Mephisto jumped then out of Grieve's arms and made his way in a half trot, half drag across the shingled roof.

—One day, said Grieve, Mephisto went into the egg room by mistake. My father was furious. No one is to go there, no one at all.

James said nothing about the egg room.

—So, he took Mephisto in his arms, at that time we called Mephisto Cavendish, and held Cavendish's paw up. Cavendish, said my father. Never in the egg room, Cavendish. And he broke the cat's leg by bending it back and forth quickly. During all this Cavendish neither cried out nor tried to escape, but sat watching my father with a still sort of patience. When he had broken the cat's arm to his satisfaction, he dropped him to the ground and the cat ran off, dragging its broken leg. He is no longer Cavendish, said my father. Now he is Benvolio. And from then on, Benvolio would not speak to me or tell me things. He stayed out of the egg room, though, and was mostly close by my side as before.
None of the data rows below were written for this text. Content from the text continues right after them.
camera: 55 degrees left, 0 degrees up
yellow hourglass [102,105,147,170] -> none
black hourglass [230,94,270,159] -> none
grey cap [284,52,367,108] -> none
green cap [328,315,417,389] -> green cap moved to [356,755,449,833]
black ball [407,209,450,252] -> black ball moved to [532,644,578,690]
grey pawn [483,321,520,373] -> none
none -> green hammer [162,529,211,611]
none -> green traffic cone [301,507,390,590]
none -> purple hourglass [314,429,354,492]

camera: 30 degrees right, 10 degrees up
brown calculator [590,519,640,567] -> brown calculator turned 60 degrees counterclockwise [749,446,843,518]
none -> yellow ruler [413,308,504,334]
She kicked at the shingles of the roof.

—It seems that talking was a part of Cavendish, not a part of Benvolio or Mephisto or Xerxes. As soon as Cavendish went away, the cat became dumb. I felt I had to speak for him.
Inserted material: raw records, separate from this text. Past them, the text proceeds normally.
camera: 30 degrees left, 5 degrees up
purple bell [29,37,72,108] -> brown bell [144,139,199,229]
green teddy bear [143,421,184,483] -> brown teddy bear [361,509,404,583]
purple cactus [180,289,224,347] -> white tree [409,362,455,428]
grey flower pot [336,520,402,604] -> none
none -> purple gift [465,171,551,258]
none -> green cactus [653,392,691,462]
She smiled, a delicate smile like a bookish otter.

—You know, he used to say the most ingenious things. Anyway, I felt that if he was no longer going to be saying them, then someone should. So I began. I talk for both of us. I got so used to making things up for Gone-Away-Cavendish to say that I have never been able to change the habit. Besides, I don't see why I should.

—That is not, said James, why you really lie.

—No, she agreed. That's not why at all.

 

They walked along the roof to a place where the next roof began. Up it they went to another roof, and another after that. Slowly they ascended the house until they reached a sort of gazebo set at the highest point. There was a fine wooden rail about it, a lovely cupola above, and benches within. Yes, benches and a table.

—Is this the only way up here? James asked.

—Yes, everyone who comes up comes out that bathroom window.

—It's nice, said James, to discover this upper world, a place complete in itself. Yet the window to the bathroom has been left open and there, our little foothold in the old world is preserved. The door to the bathroom is locked. Someone might even now be standing there waiting. They think we are in there, and we are! It's as though all of this, everything that takes place up here, all these roofs, all these vantages, are all shuttered together in that tiny bathroom. We'll go back inside, unlock the door, and present ourselves to the person just beyond. My, we'll say, how the time passes.

—But if that's true, said Grieve, then when a fellow sneaks out his bedroom window at night in order to go wandering in the country and meet his girl on a covered bridge beneath which some slow water passes and passes again, when he leaves and returns before daybreak back through the window, shutting it tight and climbing neatly into bed, before dressing and going back out the bedroom door into the actual world when the cock crows, then, then the countryside, the whole countryside, the covered bridge, the slow river, the girl, the running through the night, all of it, is within that room, as if it all climbed back in the window with him, to sit there as dawn returned in morning's clothes, with an old stick and a stone it keeps rubbing for a reason no one will ever know.

—Well, said James. I don't see what you're getting at. I would agree with that. That doesn't contradict anything.

Grieve moved her face close to his, then lunged down and bit him quite hard on the shoulder.

—Ay! he cried out, and fell from the bench onto the wooden slats of the gazebo.

Then she was upon him and bit him again.

But why had she begun to lie in the first place?

 

As James went about the house, he noticed that all the maids were crying. One maid crying. Another maid crying. All the maids, crying. He rang his bell. The maid at the end of the hall froze. One. Two. Three. Four. Five. Six. Seven. Eight. Nine. Ten. Eleven. Twelve. Thirteen. Fourteen. Fifteen. He approached her.

—What are you crying about?

—It's Grieve, she said, turning. She's killed herself.

James felt a cold shock over him. Had she killed herself?

—Grieve, he said slowly. She's killed herself?